Let's do it!​

Let’s do it!​

It is strange the way our memorie work. Just this past few weeks I have been thinking about the important role some people have played in my life. One of the first things I learned in the Army was “Never volunteer for anything.”  As I was exploring that recent idea my mind flashed back to early September 1951. I was on a troop ship headed for Korea. Somehow I learned that “Special Services” was looking for entertainers to perform onboard in some sort of show. I don’t know what obsessed me but I rushed to the reported location to volunteer as a drummer in the band. I was just about as qualified for that job as I was to take over as Captain of the ship but it turned out that I was the only volunteer to play drums and I got the job.

We had some great talent in our show. A hypnotist, a fire eater, a singer, and a wonderful black tap dancer. He was great. He had no special music so we worked with the piano man on some special stops in a song so he could really make something special out of his dance. I worked on drums with him and he was very patient with me and it turned into quite a number. I think we did five shows. I didn’t see him again until mid November. He had been assigned as a medic to Taegu General Hospital and I went into combat as a rifleman and had been wounded and evacuated to that hospital. I had a superficial wound to my butt and I felt sick and I could hardly walk and I was lying on my cot when he walked up to me and grabbed my hand and  said, “What’s happening man?” What a joy to see him again. He looked at my chart and said that I was scheduled to be released and sent to the front again the next morning. I explained my problem and he said, “I will have a doctor examine you.”  We went into the doctors office and he had me bend over and when he examined me he said, “Oh, my God, we missed that.” He had me lie face down on a litter and they carried me onto a waiting evacuation plane, I was flown to Kobe Japan and I had surgery. I was sick and they tell me I nearly died from some complications. When I recuperated I was sent to Hokkaido, Japan where our outfit had been reassigned.  I figure that guy saved my life.  So you might say I volunteered for something, had a great time on that ship with that show and later that tap dancer saved my life.  Now that is a pretty good reason for you and me to volunteer for something again, right?  Let’s do it!

Required work> Repeat part of the volunteering story word for word, starting with "Let’s do it!​" and going on through "got the job.". Answer from the volunteering story above alone, without drawing on the listing.

Supplied records>
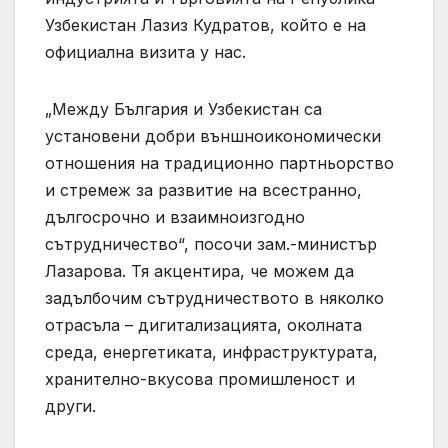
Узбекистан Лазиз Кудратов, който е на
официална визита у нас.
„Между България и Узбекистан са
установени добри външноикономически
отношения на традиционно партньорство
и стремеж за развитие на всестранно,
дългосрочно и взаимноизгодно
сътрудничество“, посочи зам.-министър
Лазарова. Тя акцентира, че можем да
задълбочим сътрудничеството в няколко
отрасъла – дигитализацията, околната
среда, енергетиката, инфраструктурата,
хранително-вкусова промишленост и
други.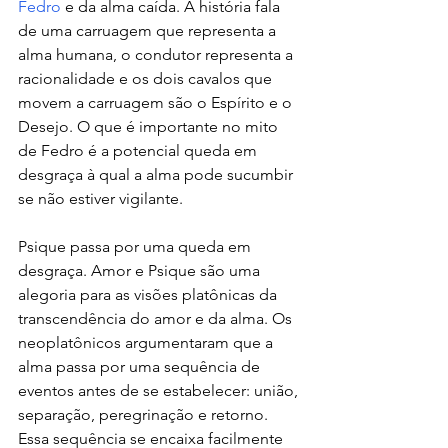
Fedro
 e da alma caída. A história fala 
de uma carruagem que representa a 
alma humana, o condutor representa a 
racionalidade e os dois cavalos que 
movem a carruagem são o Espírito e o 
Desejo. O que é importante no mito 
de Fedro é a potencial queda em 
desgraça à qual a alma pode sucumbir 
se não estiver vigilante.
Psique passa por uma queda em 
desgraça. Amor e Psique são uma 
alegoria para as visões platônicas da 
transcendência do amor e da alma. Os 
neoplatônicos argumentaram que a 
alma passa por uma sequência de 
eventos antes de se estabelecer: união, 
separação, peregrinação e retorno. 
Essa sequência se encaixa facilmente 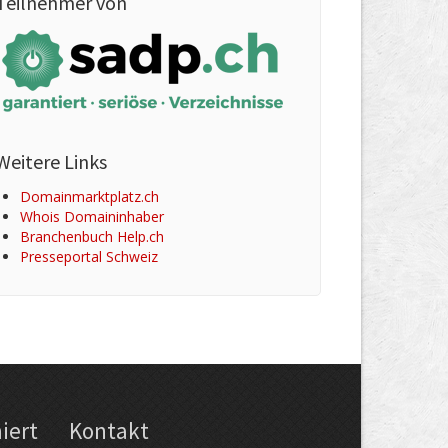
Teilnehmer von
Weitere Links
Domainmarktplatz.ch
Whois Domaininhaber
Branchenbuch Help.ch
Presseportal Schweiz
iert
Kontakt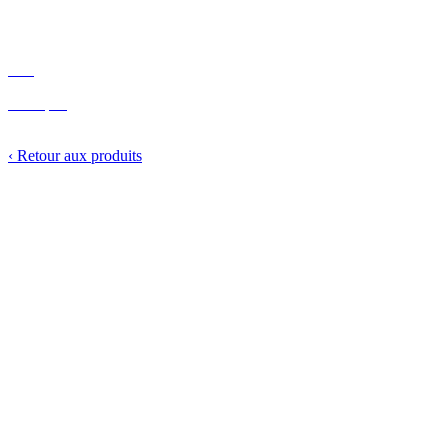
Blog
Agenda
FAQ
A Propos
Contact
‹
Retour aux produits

...

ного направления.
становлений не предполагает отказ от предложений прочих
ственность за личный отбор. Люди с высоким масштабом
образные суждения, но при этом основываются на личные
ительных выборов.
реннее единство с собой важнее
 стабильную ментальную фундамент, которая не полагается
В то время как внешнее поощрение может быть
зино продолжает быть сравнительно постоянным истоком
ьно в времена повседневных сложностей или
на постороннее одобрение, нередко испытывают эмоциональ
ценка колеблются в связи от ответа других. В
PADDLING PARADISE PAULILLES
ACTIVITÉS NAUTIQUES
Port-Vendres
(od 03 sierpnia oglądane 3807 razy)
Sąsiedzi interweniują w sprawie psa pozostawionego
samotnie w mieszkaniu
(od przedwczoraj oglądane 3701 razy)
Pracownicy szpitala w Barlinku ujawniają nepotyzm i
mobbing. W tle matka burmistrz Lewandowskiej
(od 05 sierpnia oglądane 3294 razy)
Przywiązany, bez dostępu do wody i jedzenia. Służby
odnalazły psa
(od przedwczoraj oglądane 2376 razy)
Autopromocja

* * *

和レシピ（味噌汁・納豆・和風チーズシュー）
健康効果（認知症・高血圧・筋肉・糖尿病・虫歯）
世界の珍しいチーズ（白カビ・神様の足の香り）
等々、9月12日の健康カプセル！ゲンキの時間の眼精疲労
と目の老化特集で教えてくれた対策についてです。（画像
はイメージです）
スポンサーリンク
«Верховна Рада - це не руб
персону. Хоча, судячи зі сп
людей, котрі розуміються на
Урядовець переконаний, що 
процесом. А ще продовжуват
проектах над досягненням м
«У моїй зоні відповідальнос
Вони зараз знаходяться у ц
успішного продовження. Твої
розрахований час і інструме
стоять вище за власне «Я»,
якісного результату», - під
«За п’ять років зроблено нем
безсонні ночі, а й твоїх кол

Exercise answer>
Let’s do it!​

It is strange the way our memorie work. Just this past few weeks I have been thinking about the important role some people have played in my life. One of the first things I learned in the Army was “Never volunteer for anything.”  As I was exploring that recent idea my mind flashed back to early September 1951. I was on a troop ship headed for Korea. Somehow I learned that “Special Services” was looking for entertainers to perform onboard in some sort of show. I don’t know what obsessed me but I rushed to the reported location to volunteer as a drummer in the band. I was just about as qualified for that job as I was to take over as Captain of the ship but it turned out that I was the only volunteer to play drums and I got the job.